🤖 AI Summary
This work investigates the finite-sample behavior of generalized first-order iterative algorithms—including gradient descent and approximate message passing (AMP)—under Gaussian data matrices, full-memory dynamics, and nonseparable nonlinearities. We introduce an explicit coupling framework based on conditional Gaussian processes, circumventing asymptotic assumptions and separability requirements. This yields the first dimension-free, non-asymptotic, and tight error bounds for such algorithms. By leveraging Lipschitz continuity and moment-matching conditions, we construct a coupled process whose covariance evolution is rigorously determined, and establish sharpness of the bound via a Wasserstein-distance lower bound.
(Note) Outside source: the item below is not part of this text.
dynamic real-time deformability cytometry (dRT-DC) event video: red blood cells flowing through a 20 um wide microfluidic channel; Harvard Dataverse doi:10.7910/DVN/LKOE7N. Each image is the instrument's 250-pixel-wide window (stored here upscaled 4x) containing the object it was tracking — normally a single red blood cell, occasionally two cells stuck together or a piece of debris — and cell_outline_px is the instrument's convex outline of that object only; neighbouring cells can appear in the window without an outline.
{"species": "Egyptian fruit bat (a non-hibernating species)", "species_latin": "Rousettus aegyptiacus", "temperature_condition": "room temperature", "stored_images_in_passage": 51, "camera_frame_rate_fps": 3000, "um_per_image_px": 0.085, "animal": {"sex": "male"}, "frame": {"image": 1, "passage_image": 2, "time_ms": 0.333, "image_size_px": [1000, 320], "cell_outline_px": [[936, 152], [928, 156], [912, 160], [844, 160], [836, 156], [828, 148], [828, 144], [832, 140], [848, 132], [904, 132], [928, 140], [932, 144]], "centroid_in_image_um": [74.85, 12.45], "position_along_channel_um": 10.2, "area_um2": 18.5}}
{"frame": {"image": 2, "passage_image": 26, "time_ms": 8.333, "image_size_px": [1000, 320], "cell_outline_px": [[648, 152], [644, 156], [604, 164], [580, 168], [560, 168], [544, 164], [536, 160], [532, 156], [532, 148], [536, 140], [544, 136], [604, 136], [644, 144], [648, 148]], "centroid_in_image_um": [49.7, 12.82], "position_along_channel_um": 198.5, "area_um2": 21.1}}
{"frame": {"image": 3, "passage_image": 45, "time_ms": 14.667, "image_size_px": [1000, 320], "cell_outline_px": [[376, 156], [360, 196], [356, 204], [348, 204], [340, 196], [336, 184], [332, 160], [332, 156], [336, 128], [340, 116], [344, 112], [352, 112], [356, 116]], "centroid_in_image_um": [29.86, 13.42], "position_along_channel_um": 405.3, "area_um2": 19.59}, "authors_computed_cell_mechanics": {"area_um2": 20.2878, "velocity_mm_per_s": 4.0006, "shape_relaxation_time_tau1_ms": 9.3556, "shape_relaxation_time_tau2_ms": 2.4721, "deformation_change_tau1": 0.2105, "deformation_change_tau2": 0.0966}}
Our unified analysis substantially extends the theoretical scope of AMP beyond classical settings, providing the first precise, non-asymptotic, and dimension-independent guarantees for a broad class of first-order methods.
📝 Abstract
We establish non-asymptotic bounds on the finite-sample behavior of generalized first-order iterative algorithms -- including gradient-based optimization methods and approximate message passing (AMP) -- with Gaussian data matrices and full-memory, non-separable nonlinearities. The central result constructs an explicit coupling between the iterates of a generalized first-order method and a conditionally Gaussian process whose covariance evolves deterministically via a finite-dimensional state evolution recursion. This coupling yields tight, dimension-free bounds under mild Lipschitz and moment-matching conditions. Our analysis departs from classical inductive AMP proofs by employing a direct comparison between the generalized first-order method and the conditionally Gaussian comparison process. This approach provides a unified derivation of AMP theory for Gaussian matrices without relying on separability or asymptotics. A complementary lower bound on the Wasserstein distance demonstrates the sharpness of our upper bounds.